Archaeologists from the Museum of London found the remains of the theatre in which William Shakespeare's early works, including "A Midsummer Night's Dream" and "Romeo and Juliet", were first performed.
The remains of a London theatre where William Shakespeare's early plays including "Romeo And Juliet" were first performed have been discovered by archaeologists, a museum said Wednesday.
Shakespeare appeared at The Theatre in Shoreditch, east London, as an actor with a troupe called The Lord Chamberlain's Men, which also performed his efforts as a playwright there.
"Richard III", "A Midsummer Night's Dream" and "The Merchant Of Venice" are among the other plays likely to have premiered at the theatre, according to the Museum of London, whose team made the discovery.
After a tenancy dispute in 1599, the owners of The Theatre dismantled it during the night and its timbers were used to construct the Globe Theatre by the River Thames which became the home of Shakespeare's plays.
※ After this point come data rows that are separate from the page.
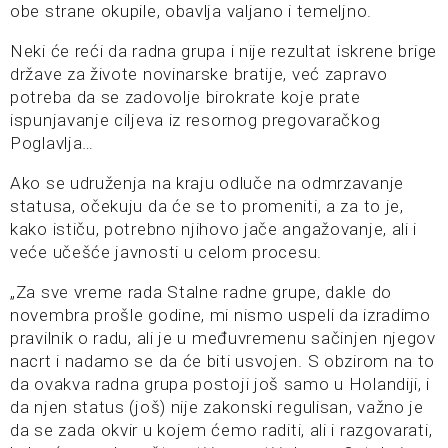
obe strane okupile, obavlja valjano i temeljno.
Neki će reći da radna grupa i nije rezultat iskrene brige
države za živote novinarske bratije, već zapravo
potreba da se zadovolje birokrate koje prate
ispunjavanje ciljeva iz resornog pregovaračkog
Poglavlja…
Ako se udruženja na kraju odluče na odmrzavanje
statusa, očekuju da će se to promeniti, a za to je,
kako ističu, potrebno njihovo jače angažovanje, ali i
veće učešće javnosti u celom procesu.
„Za sve vreme rada Stalne radne grupe, dakle do
novembra prošle godine, mi nismo uspeli da izradimo
pravilnik o radu, ali je u međuvremenu sačinjen njegov
nacrt i nadamo se da će biti usvojen. S obzirom na to
da ovakva radna grupa postoji još samo u Holandiji, i
da njen status (još) nije zakonski regulisan, važno je
da se zada okvir u kojem ćemo raditi, ali i razgovarati,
But now Museum of London archaeologists have rediscovered the original footings or groundwork of the polygonal Shoreditch venue -- ironically on a site being prepared for the construction of a new theatre.
"It's a theatre that's been known about for a long time but no remains have ever been found," museum spokesman Tim Morley told AFP.
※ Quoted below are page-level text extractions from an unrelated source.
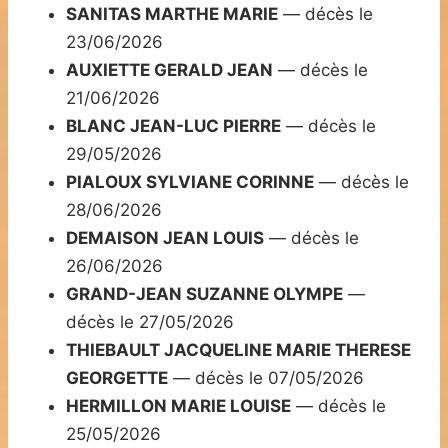
SANITAS MARTHE MARIE
— décès le
23/06/2026
AUXIETTE GERALD JEAN
— décès le
21/06/2026
BLANC JEAN-LUC PIERRE
— décès le
29/05/2026
PIALOUX SYLVIANE CORINNE
— décès le
28/06/2026
DEMAISON JEAN LOUIS
— décès le
26/06/2026
GRAND-JEAN SUZANNE OLYMPE
—
décès le 27/05/2026
THIEBAULT JACQUELINE MARIE THERESE
GEORGETTE
— décès le 07/05/2026
HERMILLON MARIE LOUISE
— décès le
25/05/2026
"This is the theatre that the company of players that Shakespeare was part of first performed in and when he started writing, the company would have performed his plays."
It is planned that the remains will be kept in place as the new theatre is built.
Jeff Kelly, chairman of the Tower Theatre Company, which is constructing the new venue, added: "The discovery that we shall be building a 21st century playhouse where Shakespeare played and where some of Shakespeare's plays must first have been performed is a huge inspiration."
Archaeologists will now start trying to find out more detail about how the venue looked and hope it will help them to increase their knowledge of London theatres during the reign of queen Elizabeth I.